Opioid-Krise in den USA noch schlimmer als zuvor |
Massenweise wurden in den USA seit den 1990er-Jahren verordnet. Bekommen die mittlerweile süchtigen Patienten kein Rezept mehr, besorgen sie sich Heroin und andere Opioide vom Schwarzmarkt. / Foto: Getty Images/Moussa81
In den USA stirbt inzwischen ungefähr alle fünf Minuten ein Mensch an einer Überdosis Drogen. Zwischen April 2020 und April 2021 wurden erstmals mehr als 100.000 Todesopfer in einem Jahr verzeichnet, wie die Gesundheitsbehörde CDC kürzlich mitteilte. Verglichen mit dem Vorjahreszeitraum nahm die Zahl um mehr als 28 Prozent zu.
Zum Vergleich: In Deutschland wurden 2020 insgesamt 1581 «drogenbedingte Todesfälle» registriert (plus 13 Prozent), wobei dort anders als in den Vereinigten Staaten Langzeitfolgen von Drogenkonsum als Ursache mitgezählt werden.
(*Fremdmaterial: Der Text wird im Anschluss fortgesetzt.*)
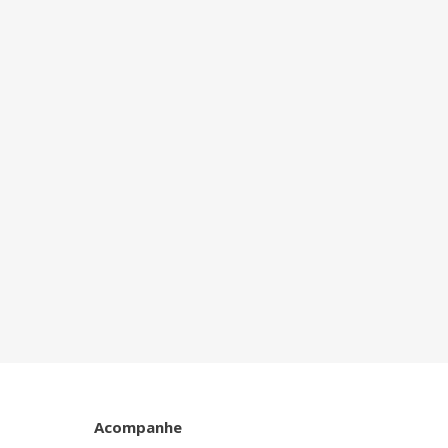
Acompanhe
Bei einer rund vier Mal so großen Bevölkerungszahl verzeichneten die USA also mehr als 60 Mal so viele Drogentote wie Deutschland.
Rund drei von vier dieser Toten in den USA starben an einer Überdosis Opioide. Dazu zählen nach CDC-Definition natürliche Opiate wie Heroin, aber auch synthetische Substanzen wie Oxycodon. In den 1990er-Jahren drängte die Firma Purdue Pharma mit ihrem Oxycodon-haltigen Schmerzmittel Oxycontin auf den Markt – das gilt als der Urknall der derzeitigen Krise. Purdue gab das Suchtpotenzial von Oxycontin fälschlicherweise als niedrig an. Während Oxycodon in Deutschland unter das Betäubungsmittelgesetz fällt, verschrieben Ärzte in den USA die Mittel selbst bei moderaten Schmerzen freizügig. Patienten wurden massenweise abhängig.
Wenn sie Oxycodon nach der Behandlung nicht mehr auf Rezept bekamen, besorgten sie es sich oft auf dem Schwarzmarkt, wo sie mit der Zeit auf eine billigere Alternative auswichen: Heroin. Dealer strecken es häufig mit Fentanyl. Dieses synthetische Opioid ist erheblich stärker als Heroin, was das Risiko einer tödlichen Überdosis noch einmal deutlich erhöht. Inzwischen werden Opioide viel restriktiver verschrieben. Die einstige Praxis hat nach Ansicht von Experten aber den Boden für die derzeitige Drogenkrise bereitet, die die USA nicht in den Griff bekommen.
Die Corona-Pandemie hat die Opioid-Krise noch verschärft. 2018 sank die Anzahl tödlicher Überdosierungen in den USA erstmals seit langem. Doch das Virus machte alle Erfolge zunichte. Das Netz der Hilfs- und Betreuungsangebote ist in den USA ohnehin viel dünner als in Deutschland – wegen der Pandemie mussten viele Institutionen zeitweise schließen. Süchtige saßen isoliert zu Hause, wenn sie denn eines hatten.